Michael reunites with her biological parents and reveals her true identity. Though initially skeptical, Henry and Silva are convinced when Michael recites a specific bedtime prayer they used to say to her: "It's time for small voices to be quiet and still. It's time for stars to give us a thrill. If you are afraid of the dark, just remember our prayer and when you open your eyes..."

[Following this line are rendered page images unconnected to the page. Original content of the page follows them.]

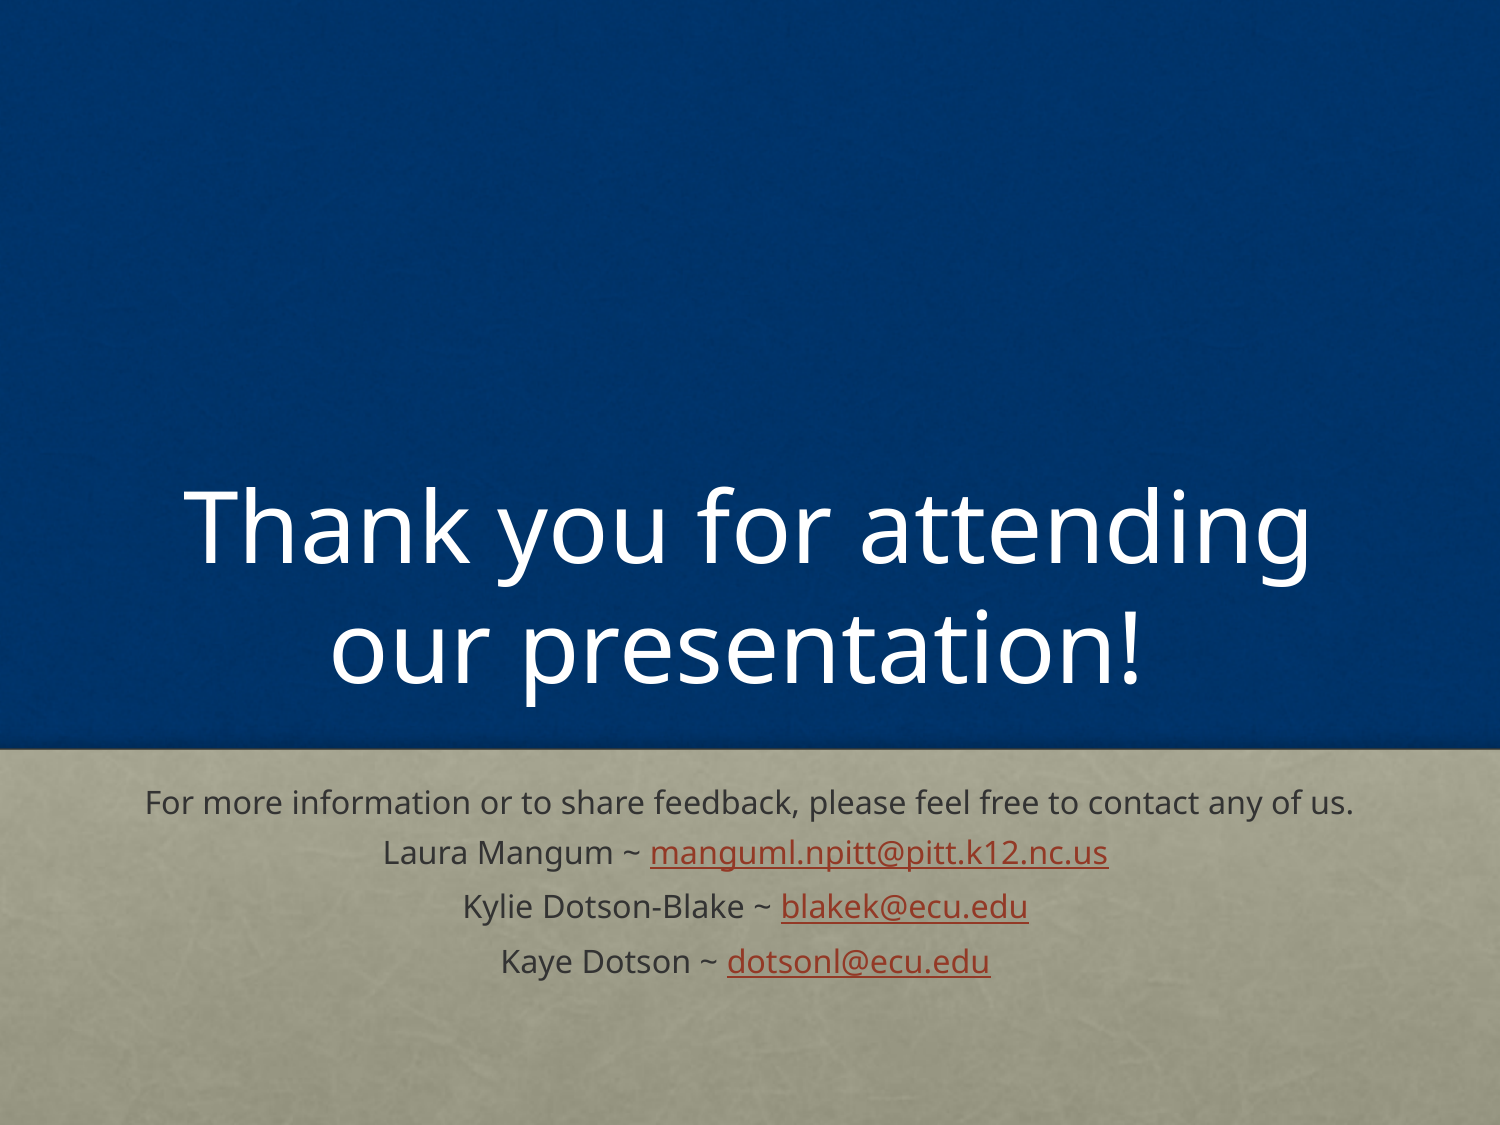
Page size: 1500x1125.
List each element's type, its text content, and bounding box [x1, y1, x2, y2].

picture [0, 729, 1500, 1125]
title Thank you for attending our presentation! [127, 487, 1372, 711]
list For more information or to share feedback, please feel free to contact any of us. Laura Mangum ~ manguml.npitt@pitt.k12.nc.us Kylie Dotson-Blake ~ blakek@ecu.edu Kaye Dotson ~ dotsonl@ecu.edu [127, 774, 1372, 1005]
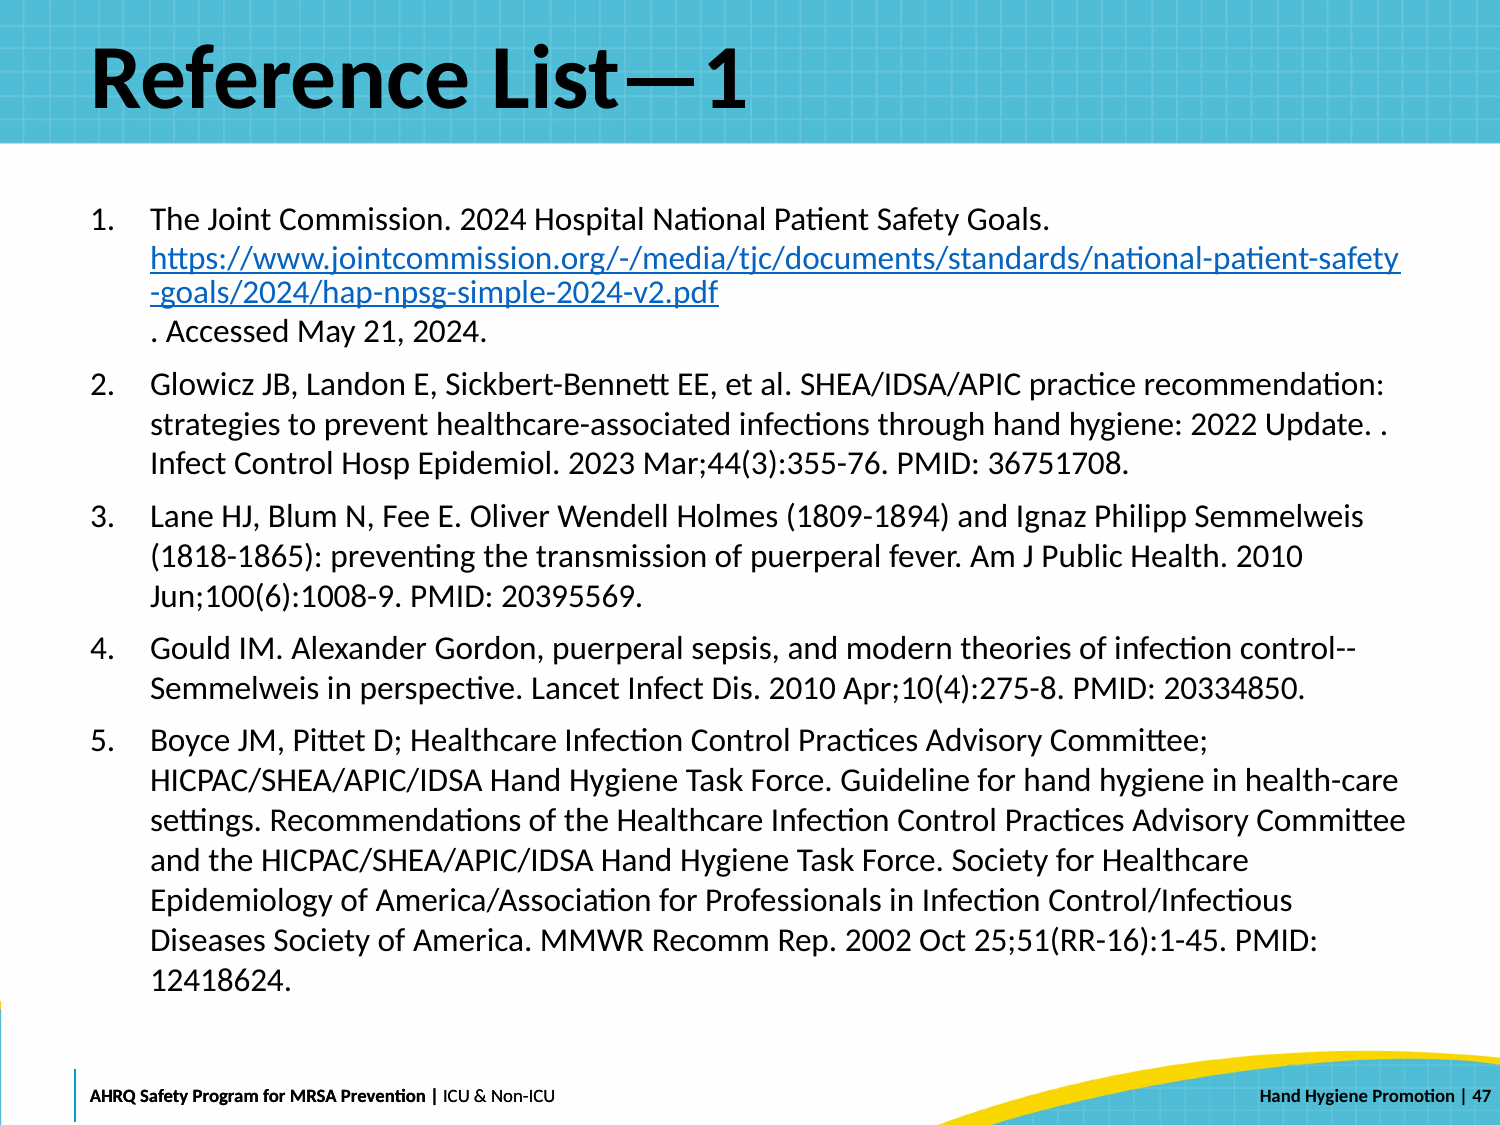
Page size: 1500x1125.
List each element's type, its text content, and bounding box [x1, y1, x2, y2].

title Reference List—1 [75, 0, 1425, 150]
picture [0, 0, 1500, 1125]
slide_number | 47 [1455, 1065, 1500, 1125]
list The Joint Commission. 2024 Hospital National Patient Safety Goals. https://www.jointcommission.org/-/media/tjc/documents/standards/national-patient-safety-goals/2024/hap-npsg-simple-2024-v2.pdf. Accessed May 21, 2024. Glowicz JB, Landon E, Sickbert-Bennett EE, et al. SHEA/IDSA/APIC practice recommendation: strategies to prevent healthcare-associated infections through hand hygiene: 2022 Update. . Infect Control Hosp Epidemiol. 2023 Mar;44(3):355-76. PMID: 36751708. Lane HJ, Blum N, Fee E. Oliver Wendell Holmes (1809-1894) and Ignaz Philipp Semmelweis (1818-1865): preventing the transmission of puerperal fever. Am J Public Health. 2010 Jun;100(6):1008-9. PMID: 20395569. Gould IM. Alexander Gordon, puerperal sepsis, and modern theories of infection control--Semmelweis in perspective. Lancet Infect Dis. 2010 Apr;10(4):275-8. PMID: 20334850. Boyce JM, Pittet D; Healthcare Infection Control Practices Advisory Committee; HICPAC/SHEA/APIC/IDSA Hand Hygiene Task Force. Guideline for hand hygiene in health-care settings. Recommendations of the Healthcare Infection Control Practices Advisory Committee and the HICPAC/SHEA/APIC/IDSA Hand Hygiene Task Force. Society for Healthcare Epidemiology of America/Association for Professionals in Infection Control/Infectious Diseases Society of America. MMWR Recomm Rep. 2002 Oct 25;51(RR-16):1-45. PMID: 12418624. [75, 189, 1425, 1065]
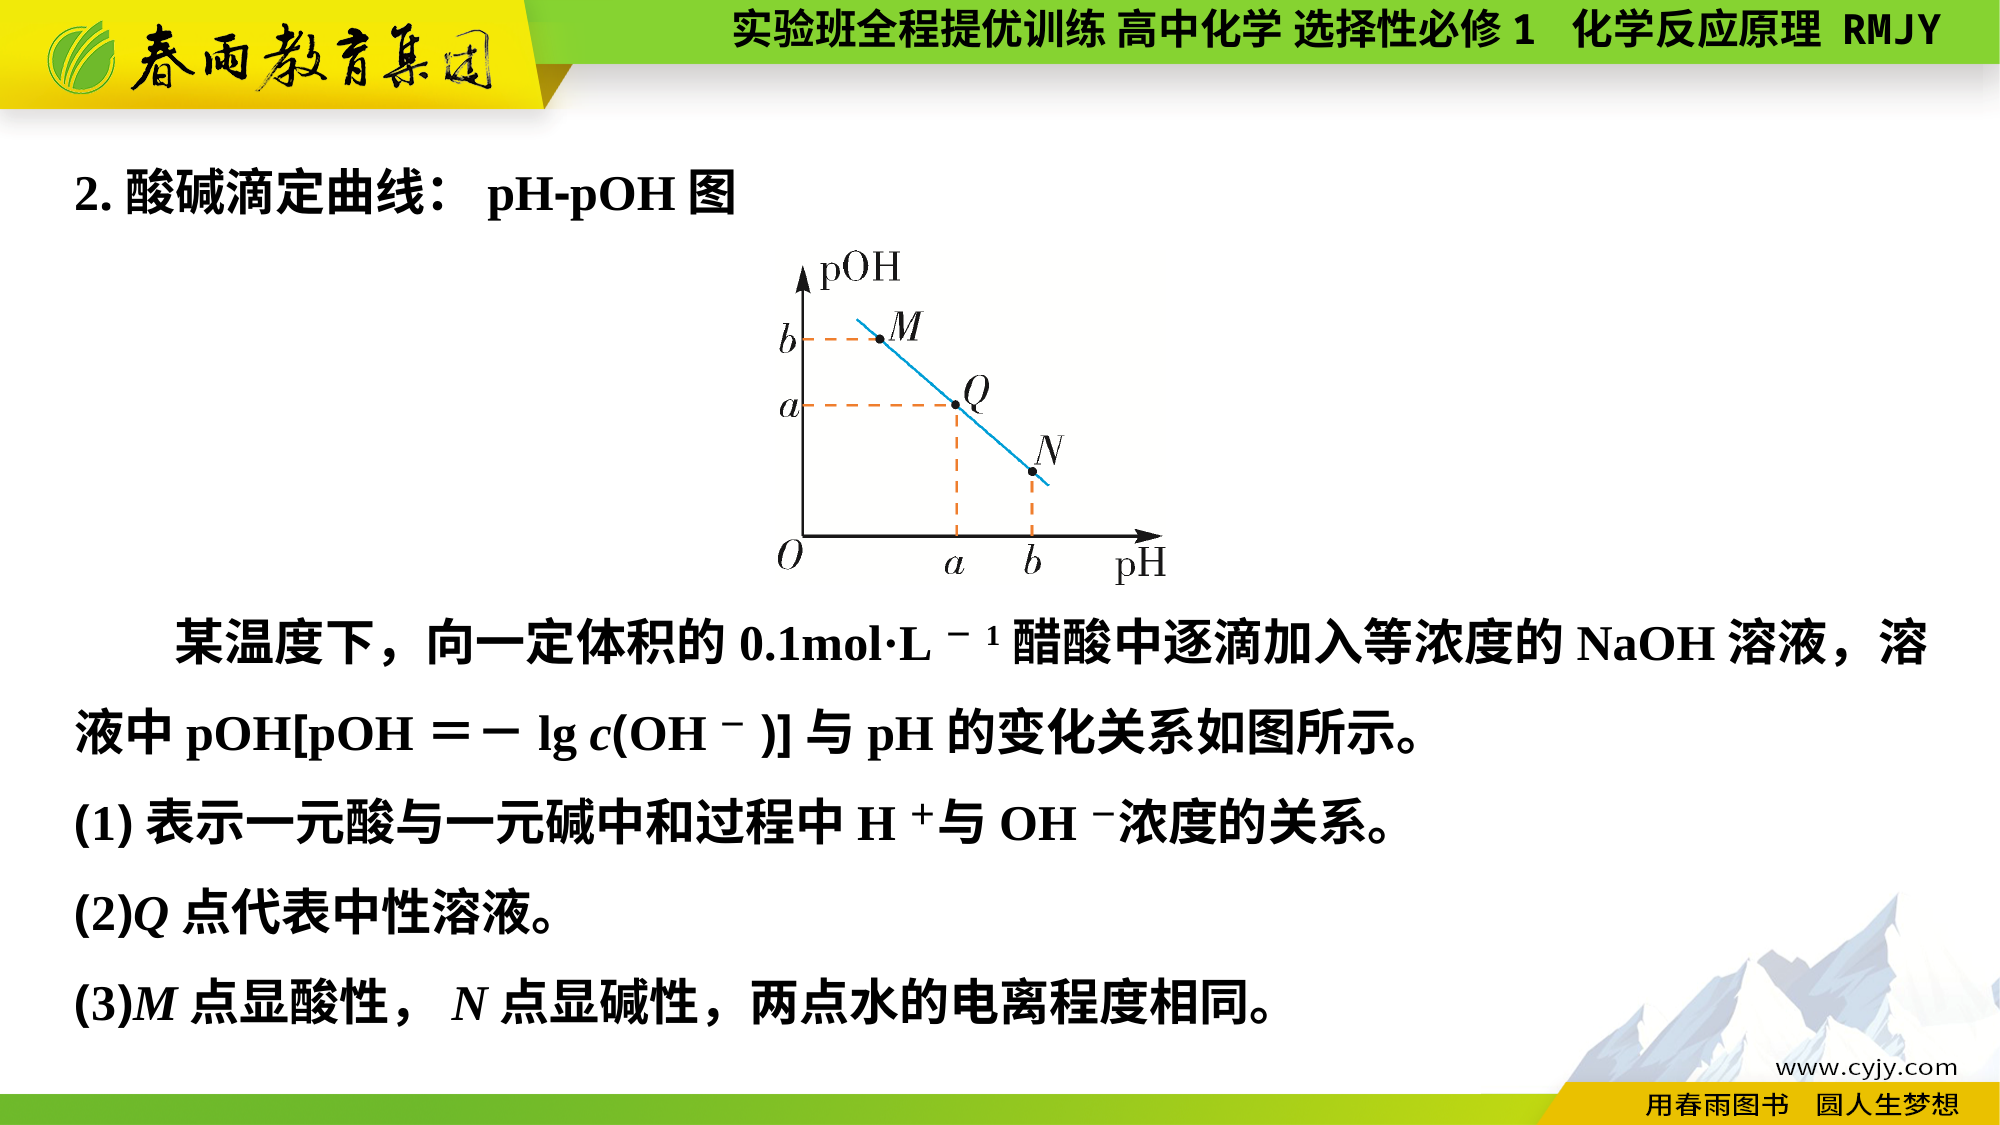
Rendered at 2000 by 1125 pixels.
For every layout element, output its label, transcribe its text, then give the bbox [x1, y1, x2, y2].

A few years later, Michael, Ash, Anne, and the Waiverlys gather at the Waiverly home to celebrate the birthday of Michael and Ash's new daughter. In keeping with the family tradition, they create a new handprint stepping stone for the baby.

==Cast==
- Catherine Bell as Michael Summer
- Mark Humphrey as Ash Summer
- Damir Andrei as Bud Atherton
- Deborah Grover as Anne Hartley
- George Buza as Wife Beater Terrance Reed
- Lawrence Dane as Henry Waiverly
- Barbara Gordon as Silva Waiverly
- Mimi Kuzyk as Dr. Elaine Trussle
- Eugene Clark as Sergeant Gillett
- Brian Kaulback as Delivery Doctor
- Emily Swiss as Carrie Waiverly
- Jason Barbeck as Orderly
- Colleen Williams as Alice Lipton
- James Downing as Prison Guard
- Charles Martin Smith as Burton Hayes
- Araby Lockhart as Older Woman
- Marcia Bennett as Diane
- Alan Catlin as Hospital Administrator
- Heidi Hayes as Lisa Pinkham
- Kendra Mio as Nellie Lipton

==Reception==
On review aggregator website Rotten Tomatoes, the film holds a Popcornmeter rating of 70% based on 250 votes. Moria Reviews gave it 2 stars while describing it as routine film with an interesting twist.